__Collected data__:
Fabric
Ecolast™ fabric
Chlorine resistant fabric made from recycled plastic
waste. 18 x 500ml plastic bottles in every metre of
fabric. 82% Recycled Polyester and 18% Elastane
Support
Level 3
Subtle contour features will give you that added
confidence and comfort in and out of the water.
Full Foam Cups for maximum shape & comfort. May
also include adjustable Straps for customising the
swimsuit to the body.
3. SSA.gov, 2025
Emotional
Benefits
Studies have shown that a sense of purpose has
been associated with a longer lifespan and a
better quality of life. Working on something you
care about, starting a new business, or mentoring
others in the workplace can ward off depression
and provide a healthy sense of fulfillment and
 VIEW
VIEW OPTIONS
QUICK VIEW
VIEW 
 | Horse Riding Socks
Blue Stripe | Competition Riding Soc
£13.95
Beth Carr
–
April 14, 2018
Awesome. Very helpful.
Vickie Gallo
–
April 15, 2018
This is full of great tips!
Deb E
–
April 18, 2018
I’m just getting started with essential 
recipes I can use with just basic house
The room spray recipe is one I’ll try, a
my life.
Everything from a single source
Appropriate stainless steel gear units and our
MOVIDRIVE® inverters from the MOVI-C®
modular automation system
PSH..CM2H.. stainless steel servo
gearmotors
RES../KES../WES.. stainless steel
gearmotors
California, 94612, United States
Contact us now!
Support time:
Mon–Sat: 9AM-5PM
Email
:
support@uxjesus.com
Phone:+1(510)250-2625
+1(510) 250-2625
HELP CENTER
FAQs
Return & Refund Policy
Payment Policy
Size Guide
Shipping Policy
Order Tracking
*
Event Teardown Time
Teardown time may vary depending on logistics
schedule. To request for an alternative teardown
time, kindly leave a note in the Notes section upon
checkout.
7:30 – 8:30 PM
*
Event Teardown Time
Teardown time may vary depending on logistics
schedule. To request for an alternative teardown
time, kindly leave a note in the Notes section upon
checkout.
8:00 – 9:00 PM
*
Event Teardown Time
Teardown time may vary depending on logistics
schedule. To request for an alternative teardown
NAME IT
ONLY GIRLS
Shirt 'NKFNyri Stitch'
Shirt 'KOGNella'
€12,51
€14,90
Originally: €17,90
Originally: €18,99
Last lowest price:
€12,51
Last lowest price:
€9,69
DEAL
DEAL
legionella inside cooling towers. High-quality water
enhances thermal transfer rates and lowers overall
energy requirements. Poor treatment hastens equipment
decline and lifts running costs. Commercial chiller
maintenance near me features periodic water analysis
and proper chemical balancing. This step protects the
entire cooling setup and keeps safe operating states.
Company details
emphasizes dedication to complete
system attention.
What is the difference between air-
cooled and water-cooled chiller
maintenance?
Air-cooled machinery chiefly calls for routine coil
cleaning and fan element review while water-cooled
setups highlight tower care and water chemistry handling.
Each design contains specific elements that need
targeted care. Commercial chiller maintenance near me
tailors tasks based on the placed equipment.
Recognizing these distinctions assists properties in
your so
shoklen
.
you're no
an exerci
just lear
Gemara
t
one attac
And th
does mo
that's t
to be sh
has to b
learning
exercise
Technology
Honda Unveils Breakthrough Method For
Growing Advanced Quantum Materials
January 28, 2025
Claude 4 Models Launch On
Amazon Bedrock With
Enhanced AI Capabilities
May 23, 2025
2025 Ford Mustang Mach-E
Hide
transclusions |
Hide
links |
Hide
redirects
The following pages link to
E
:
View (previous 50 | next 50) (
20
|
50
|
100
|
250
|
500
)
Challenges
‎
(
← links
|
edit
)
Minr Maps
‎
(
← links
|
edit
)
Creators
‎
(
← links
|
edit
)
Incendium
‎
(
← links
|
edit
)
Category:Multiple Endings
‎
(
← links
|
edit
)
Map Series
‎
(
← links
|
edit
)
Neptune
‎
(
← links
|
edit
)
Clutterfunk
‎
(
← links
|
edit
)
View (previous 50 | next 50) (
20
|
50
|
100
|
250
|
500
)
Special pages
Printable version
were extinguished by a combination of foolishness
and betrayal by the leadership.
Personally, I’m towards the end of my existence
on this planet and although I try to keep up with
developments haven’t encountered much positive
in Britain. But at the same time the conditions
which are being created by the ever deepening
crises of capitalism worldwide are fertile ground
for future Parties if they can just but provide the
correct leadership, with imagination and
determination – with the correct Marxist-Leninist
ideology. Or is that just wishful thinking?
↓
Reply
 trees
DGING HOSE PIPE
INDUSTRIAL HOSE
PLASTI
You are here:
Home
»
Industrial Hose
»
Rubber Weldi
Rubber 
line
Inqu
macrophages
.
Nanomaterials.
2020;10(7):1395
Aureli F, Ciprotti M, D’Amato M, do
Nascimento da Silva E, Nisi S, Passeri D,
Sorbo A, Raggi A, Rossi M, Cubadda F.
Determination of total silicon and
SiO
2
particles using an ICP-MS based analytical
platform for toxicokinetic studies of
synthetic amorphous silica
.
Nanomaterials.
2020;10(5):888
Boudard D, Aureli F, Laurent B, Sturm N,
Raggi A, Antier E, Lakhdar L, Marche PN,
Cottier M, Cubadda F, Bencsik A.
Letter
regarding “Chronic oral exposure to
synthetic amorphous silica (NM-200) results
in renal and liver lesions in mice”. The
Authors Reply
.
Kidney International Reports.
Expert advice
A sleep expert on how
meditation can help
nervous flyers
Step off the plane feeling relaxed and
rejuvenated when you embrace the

__EXERCISE__: Can you output every line of the records above without changing a single character?

__OUTPUT FOR THIS EXERCISE__:
Fabric
Ecolast™ fabric
Chlorine resistant fabric made from recycled plastic
waste. 18 x 500ml plastic bottles in every metre of
fabric. 82% Recycled Polyester and 18% Elastane
Support
Level 3
Subtle contour features will give you that added
confidence and comfort in and out of the water.
Full Foam Cups for maximum shape & comfort. May
also include adjustable Straps for customising the
swimsuit to the body.
3. SSA.gov, 2025
Emotional
Benefits
Studies have shown that a sense of purpose has
been associated with a longer lifespan and a
better quality of life. Working on something you
care about, starting a new business, or mentoring
others in the workplace can ward off depression
and provide a healthy sense of fulfillment and
 VIEW
VIEW OPTIONS
QUICK VIEW
VIEW 
 | Horse Riding Socks
Blue Stripe | Competition Riding Soc
£13.95
Beth Carr
–
April 14, 2018
Awesome. Very helpful.
Vickie Gallo
–
April 15, 2018
This is full of great tips!
Deb E
–
April 18, 2018
I’m just getting started with essential 
recipes I can use with just basic house
The room spray recipe is one I’ll try, a
my life.
Everything from a single source
Appropriate stainless steel gear units and our
MOVIDRIVE® inverters from the MOVI-C®
modular automation system
PSH..CM2H.. stainless steel servo
gearmotors
RES../KES../WES.. stainless steel
gearmotors
California, 94612, United States
Contact us now!
Support time:
Mon–Sat: 9AM-5PM
Email
:
support@uxjesus.com
Phone:+1(510)250-2625
+1(510) 250-2625
HELP CENTER
FAQs
Return & Refund Policy
Payment Policy
Size Guide
Shipping Policy
Order Tracking
*
Event Teardown Time
Teardown time may vary depending on logistics
schedule. To request for an alternative teardown
time, kindly leave a note in the Notes section upon
checkout.
7:30 – 8:30 PM
*
Event Teardown Time
Teardown time may vary depending on logistics
schedule. To request for an alternative teardown
time, kindly leave a note in the Notes section upon
checkout.
8:00 – 9:00 PM
*
Event Teardown Time
Teardown time may vary depending on logistics
schedule. To request for an alternative teardown
NAME IT
ONLY GIRLS
Shirt 'NKFNyri Stitch'
Shirt 'KOGNella'
€12,51
€14,90
Originally: €17,90
Originally: €18,99
Last lowest price:
€12,51
Last lowest price:
€9,69
DEAL
DEAL
legionella inside cooling towers. High-quality water
enhances thermal transfer rates and lowers overall
energy requirements. Poor treatment hastens equipment
decline and lifts running costs. Commercial chiller
maintenance near me features periodic water analysis
and proper chemical balancing. This step protects the
entire cooling setup and keeps safe operating states.
Company details
emphasizes dedication to complete
system attention.
What is the difference between air-
cooled and water-cooled chiller
maintenance?
Air-cooled machinery chiefly calls for routine coil
cleaning and fan element review while water-cooled
setups highlight tower care and water chemistry handling.
Each design contains specific elements that need
targeted care. Commercial chiller maintenance near me
tailors tasks based on the placed equipment.
Recognizing these distinctions assists properties in
your so
shoklen
.
you're no
an exerci
just lear
Gemara
t
one attac
And th
does mo
that's t
to be sh
has to b
learning
exercise
Technology
Honda Unveils Breakthrough Method For
Growing Advanced Quantum Materials
January 28, 2025
Claude 4 Models Launch On
Amazon Bedrock With
Enhanced AI Capabilities
May 23, 2025
2025 Ford Mustang Mach-E
Hide
transclusions |
Hide
links |
Hide
redirects
The following pages link to
E
:
View (previous 50 | next 50) (
20
|
50
|
100
|
250
|
500
)
Challenges
‎
(
← links
|
edit
)
Minr Maps
‎
(
← links
|
edit
)
Creators
‎
(
← links
|
edit
)
Incendium
‎
(
← links
|
edit
)
Category:Multiple Endings
‎
(
← links
|
edit
)
Map Series
‎
(
← links
|
edit
)
Neptune
‎
(
← links
|
edit
)
Clutterfunk
‎
(
← links
|
edit
)
View (previous 50 | next 50) (
20
|
50
|
100
|
250
|
500
)
Special pages
Printable version
were extinguished by a combination of foolishness
and betrayal by the leadership.
Personally, I’m towards the end of my existence
on this planet and although I try to keep up with
developments haven’t encountered much positive
in Britain. But at the same time the conditions
which are being created by the ever deepening
crises of capitalism worldwide are fertile ground
for future Parties if they can just but provide the
correct leadership, with imagination and
determination – with the correct Marxist-Leninist
ideology. Or is that just wishful thinking?
↓
Reply
 trees
DGING HOSE PIPE
INDUSTRIAL HOSE
PLASTI
You are here:
Home
»
Industrial Hose
»
Rubber Weldi
Rubber 
line
Inqu
macrophages
.
Nanomaterials.
2020;10(7):1395
Aureli F, Ciprotti M, D’Amato M, do
Nascimento da Silva E, Nisi S, Passeri D,
Sorbo A, Raggi A, Rossi M, Cubadda F.
Determination of total silicon and
SiO
2
particles using an ICP-MS based analytical
platform for toxicokinetic studies of
synthetic amorphous silica
.
Nanomaterials.
2020;10(5):888
Boudard D, Aureli F, Laurent B, Sturm N,
Raggi A, Antier E, Lakhdar L, Marche PN,
Cottier M, Cubadda F, Bencsik A.
Letter
regarding “Chronic oral exposure to
synthetic amorphous silica (NM-200) results
in renal and liver lesions in mice”. The
Authors Reply
.
Kidney International Reports.
Expert advice
A sleep expert on how
meditation can help
nervous flyers
Step off the plane feeling relaxed and
rejuvenated when you embrace the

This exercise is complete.